• 16. One sample t-test in R

Motivating Example: You understand the t-distribution, and using it for estimating uncertainty and testing the null that a mean equals \(\mu_0\). But it’s a lot of work to do this. If only there were an easier way 🤔. Here, we show how R can do this for us.
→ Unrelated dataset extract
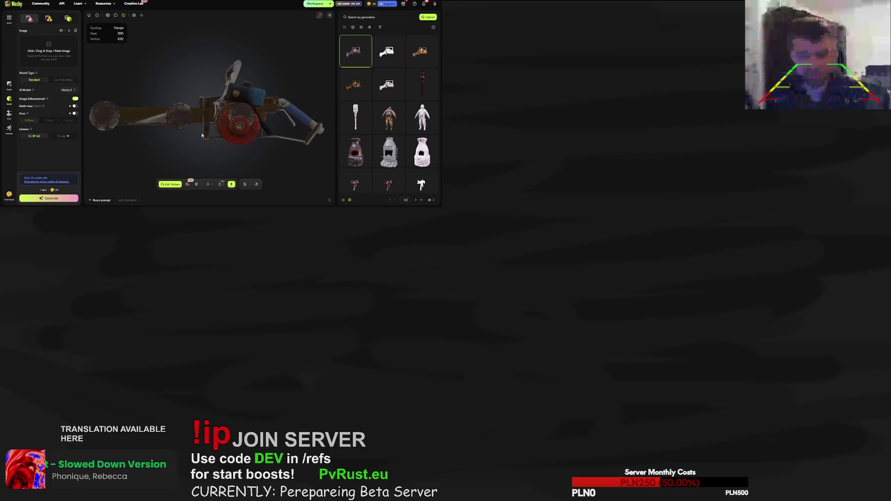
mouse_move(184, 132)
mouse_down()
mouse_move(156, 132)
mouse_move(244, 149)
mouse_up()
Learning Goals: By the end of this section, you will be able to:

Perform a one-sample t-test using the t.test() function.
Use the broom package (tidy(), augment()) to generate clean, predictable output from model objects.
Frame a one-sample t-test as a simple linear model using the lm() function.
Interpret the output of summary() for a simple linear model.

Code to load and process data

library(tidyr)
library(dplyr)
range_shift_file <- "https://whitlockschluter3e.zoology.ubc.ca/Data/chapter11/chap11q01RangeShiftsWithClimateChange.csv"
range_shift <- read_csv(range_shift_file) |>
  mutate(uphill = elevationalRangeShift > 0)|>
  separate(taxonAndLocation, into = c("taxon", "location"), sep = "_")

Stats in R

“What does a one-sample t-test in R mean”, you ask, realizing we just did that. Let me explain…

A poster saying "Easy peasy lemon squeezy." — Figure 1: R can make things easy! Image made with ChatGPT.

We just worked through the calculations for a confidence interval and a hypothesis test step by step. But R can do this for us in a single line. Now that you know how it works and what R is doing, I can show you how to have R do this work for you.

t.test()

The t.test() function is the easiest way to run a one-sample t-test in R. There are two relevant arguments:

x: A vector of observations.
mu: \(\mu_0\) – i.e. the expected value of x under the null hypothesis.

Note: Because x must be a vector, I pull() it out of its tibble.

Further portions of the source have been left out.